GOAL
Quote the passage on political violence and the Mapuches word for word, starting at "A history of" and ending at "protect empty ideology.".

--- Start of SELECTED EXTRACT ---

A history of political violence and the issue of the Mapuches

These days, our political narratives have become so onesided that our level of discourse has descended to yelling at each other to protect empty ideology.

As Argentina takes the presidency of the G20 and President Mauricio Macri looks to finally position the country as a regional leader, the spectre of political violence has once again entered the scene.

The ongoing conflict with radicalised Mapuche indigenous groups in the Patagonia is just one example of how the extreme political polarisation evident Argentine society can quickly escalate into a serious stand-off, one that has already left several dead and continues to rip the social fabric apart. And while the Mapuche conflict per se cannot erupt into a full-blown crisis, it is demonstrative of a very Argentine way of acting, with all parties doubling down on the situation rather than looking for solutions.

--- End of SELECTED EXTRACT ---
--- Start of RAW RECORDS ---

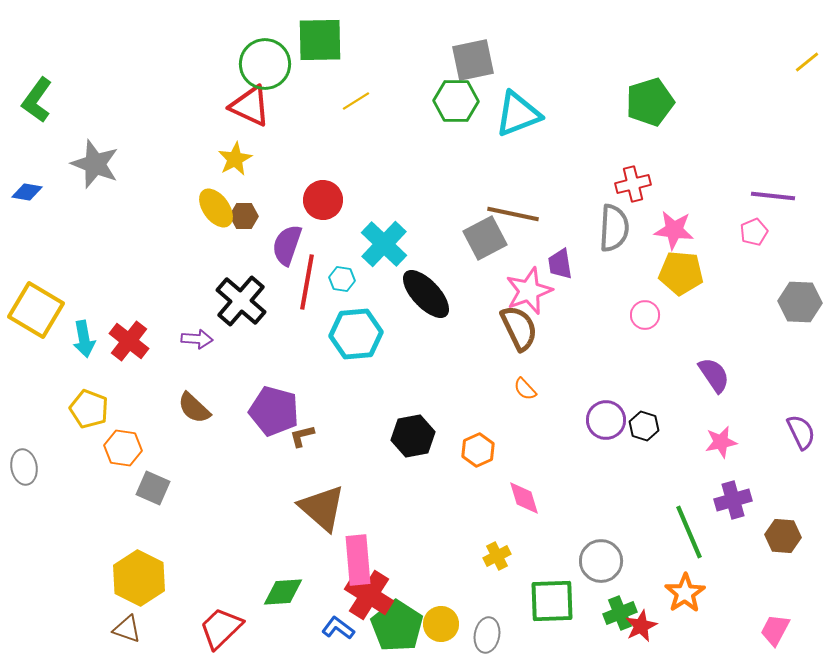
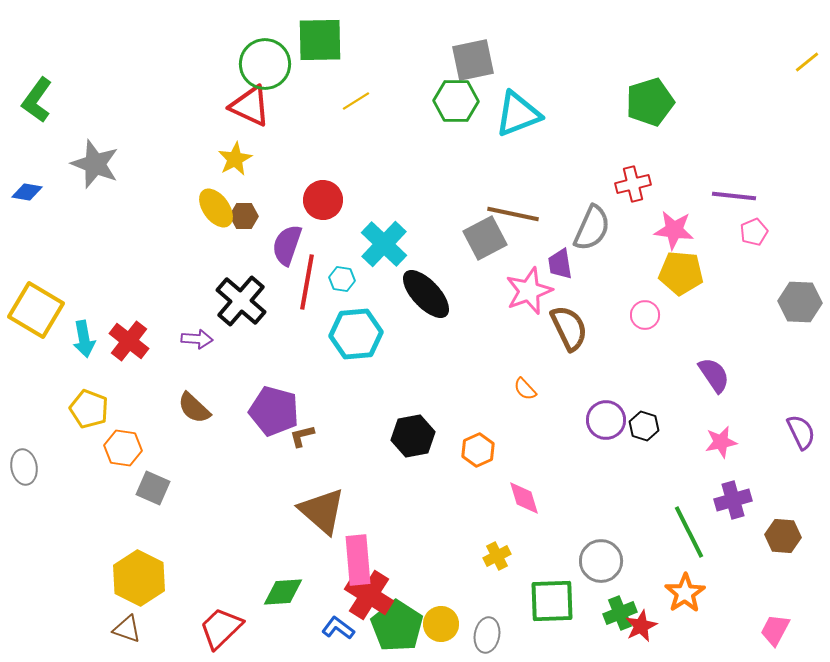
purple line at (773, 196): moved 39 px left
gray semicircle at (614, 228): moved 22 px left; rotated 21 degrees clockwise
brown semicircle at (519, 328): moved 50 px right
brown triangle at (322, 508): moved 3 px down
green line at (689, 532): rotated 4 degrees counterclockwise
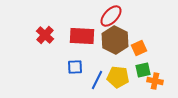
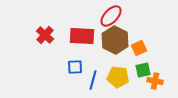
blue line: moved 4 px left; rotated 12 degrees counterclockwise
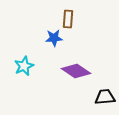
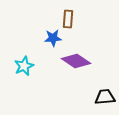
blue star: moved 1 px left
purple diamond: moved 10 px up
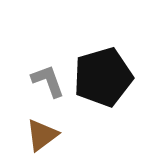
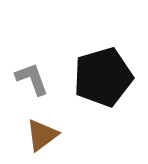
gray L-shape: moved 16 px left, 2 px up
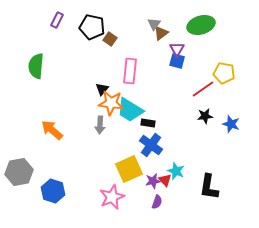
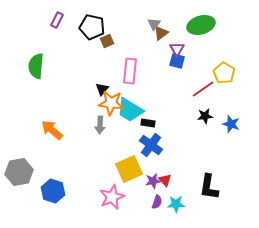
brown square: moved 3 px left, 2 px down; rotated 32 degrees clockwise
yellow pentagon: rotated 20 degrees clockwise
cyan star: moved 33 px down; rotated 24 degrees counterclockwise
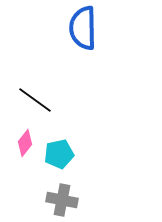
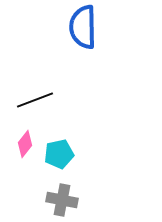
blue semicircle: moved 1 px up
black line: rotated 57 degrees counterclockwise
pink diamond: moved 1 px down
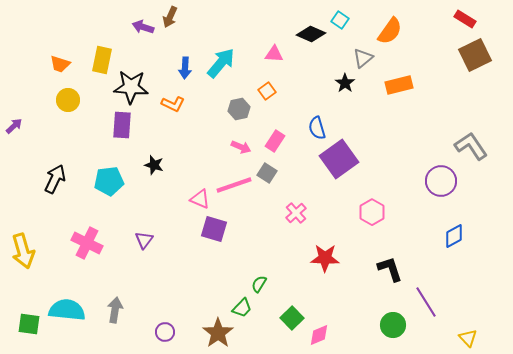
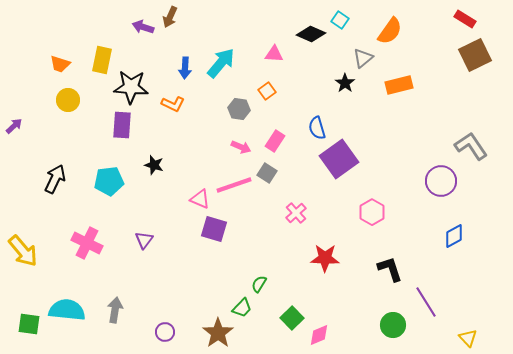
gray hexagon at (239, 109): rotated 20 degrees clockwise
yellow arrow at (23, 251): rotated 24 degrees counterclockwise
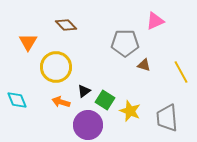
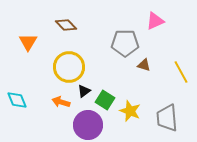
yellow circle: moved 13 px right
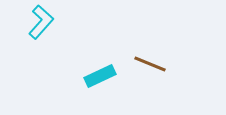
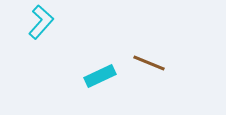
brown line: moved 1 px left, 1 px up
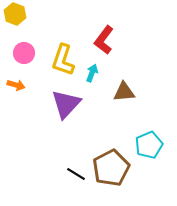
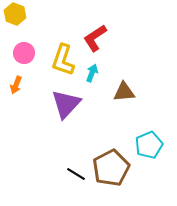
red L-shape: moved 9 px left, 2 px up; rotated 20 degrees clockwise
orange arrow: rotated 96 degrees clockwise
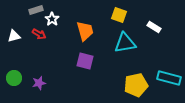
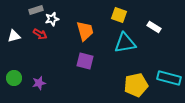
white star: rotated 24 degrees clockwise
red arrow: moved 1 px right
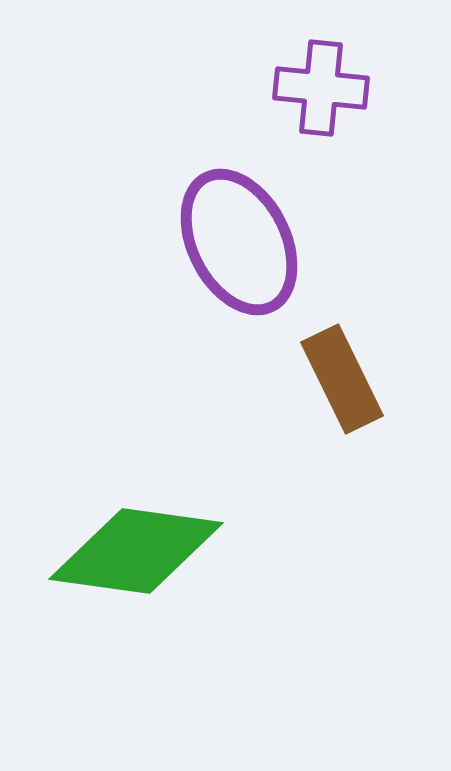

--- End of RAW RECORDS ---

FINAL RESULT
A history of political violence and the issue of the Mapuches

These days, our political narratives have become so onesided that our level of discourse has descended to yelling at each other to protect empty ideology.